> Task description:
Reproduce the records below exactly as they appear, omitting any pictures they contain.

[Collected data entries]

►

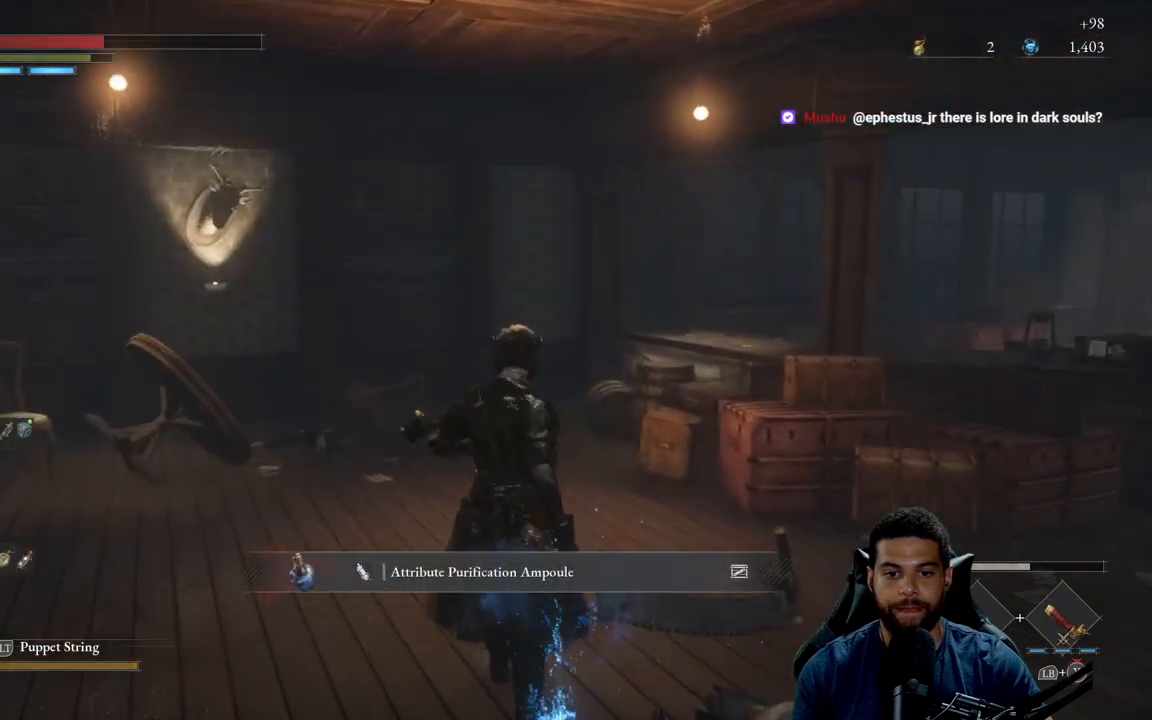
{"buttons": ["A", "B"], "left_stick": "up-right", "right_stick": "down-right", "events": [[100, "right_stick", "center"], [200, "B", "down"], [300, "left_stick", "up-right"], [433, "right_stick", "down-right"], [467, "A", "down"]]}
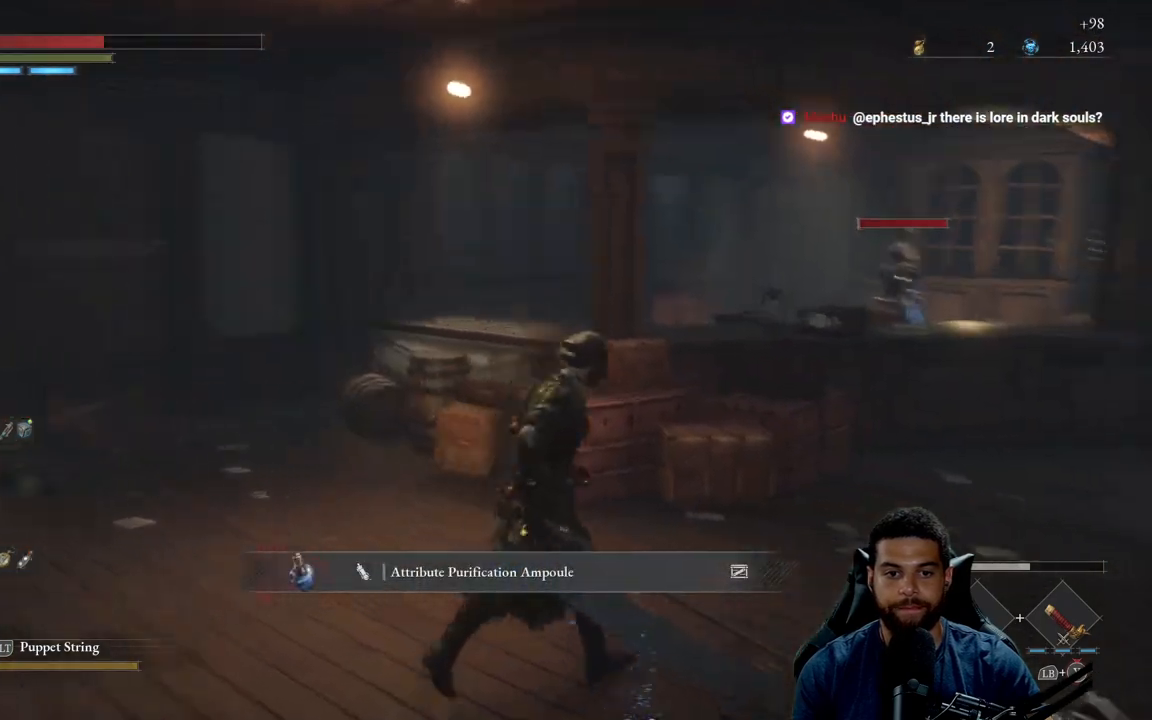
{"buttons": ["B"], "left_stick": "up-right", "right_stick": "center", "events": [[167, "right_stick", "center"], [250, "A", "up"]]}
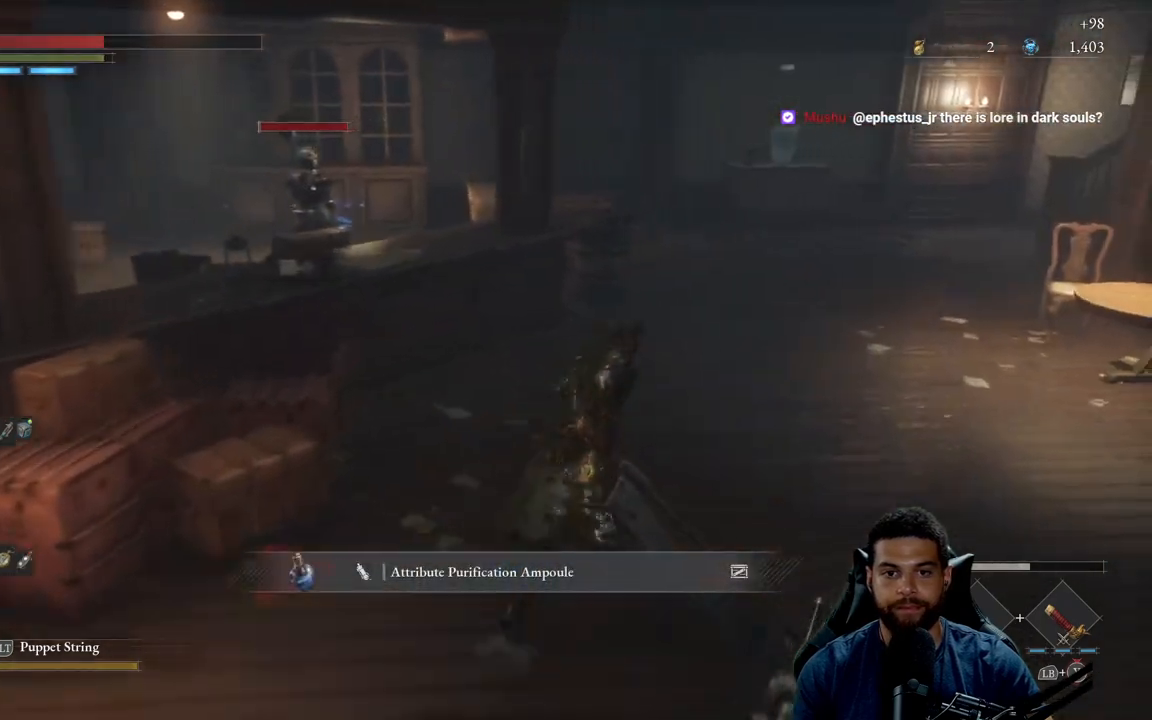
{"buttons": ["B"], "left_stick": "up-right", "right_stick": "center", "events": [[67, "right_stick", "left"], [200, "right_stick", "center"], [333, "X", "down"], [400, "X", "up"]]}
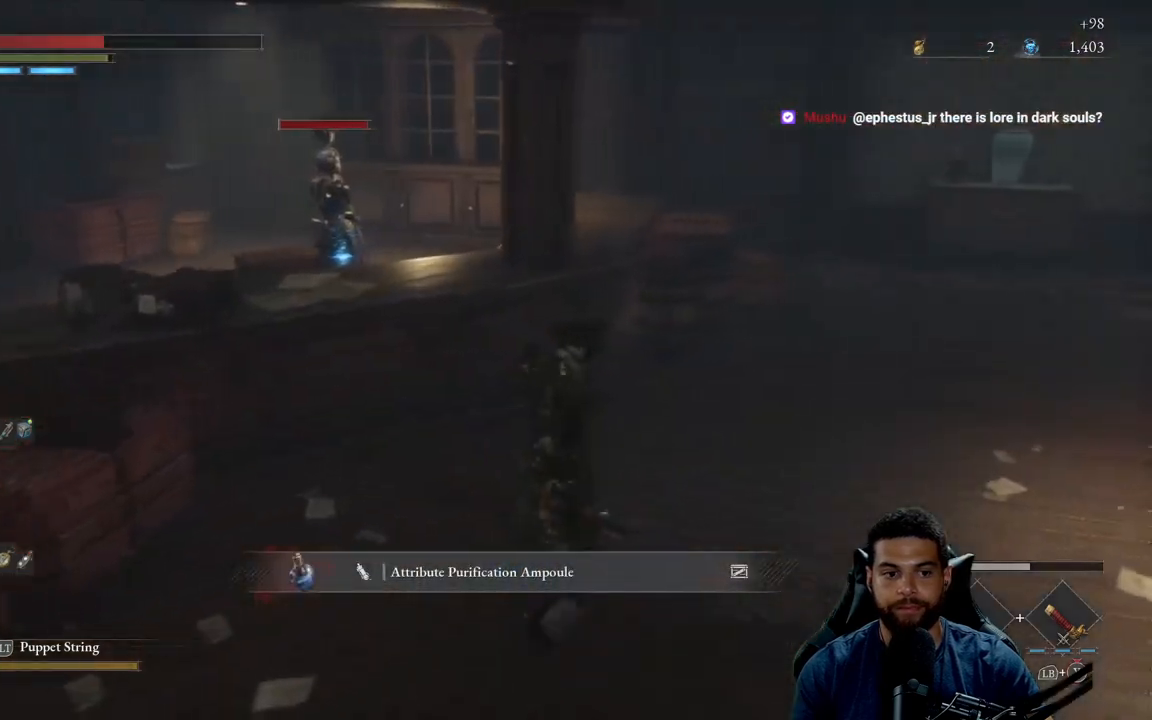
{"buttons": ["B"], "left_stick": "right", "right_stick": "right", "events": [[83, "right_stick", "left"], [283, "left_stick", "right"], [283, "right_stick", "center"], [500, "right_stick", "right"]]}
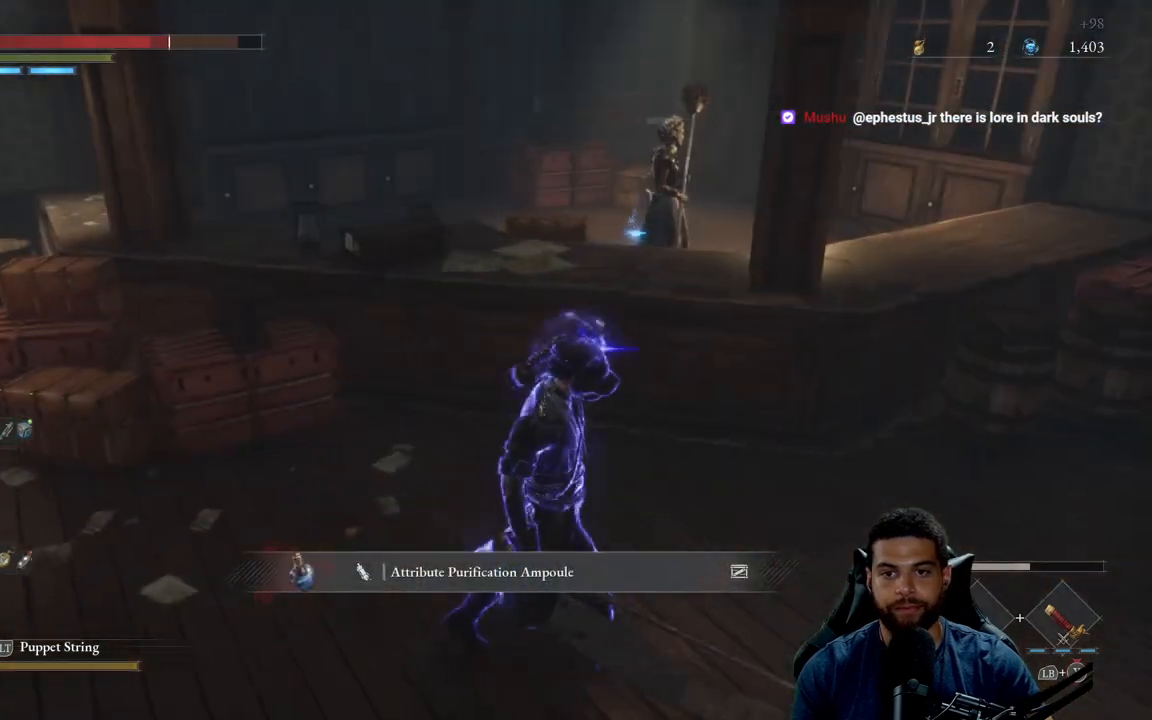
{"buttons": ["B"], "left_stick": "up-right", "right_stick": "center", "events": [[150, "right_stick", "center"], [217, "left_stick", "up-right"]]}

◄

> Answer:
{"buttons": ["A", "B"], "left_stick": "up-right", "right_stick": "down-right", "events": [[100, "right_stick", "center"], [200, "B", "down"], [300, "left_stick", "up-right"], [433, "right_stick", "down-right"], [467, "A", "down"]]}
{"buttons": ["B"], "left_stick": "up-right", "right_stick": "center", "events": [[167, "right_stick", "center"], [250, "A", "up"]]}
{"buttons": ["B"], "left_stick": "up-right", "right_stick": "center", "events": [[67, "right_stick", "left"], [200, "right_stick", "center"], [333, "X", "down"], [400, "X", "up"]]}
{"buttons": ["B"], "left_stick": "right", "right_stick": "right", "events": [[83, "right_stick", "left"], [283, "left_stick", "right"], [283, "right_stick", "center"], [500, "right_stick", "right"]]}
{"buttons": ["B"], "left_stick": "up-right", "right_stick": "center", "events": [[150, "right_stick", "center"], [217, "left_stick", "up-right"]]}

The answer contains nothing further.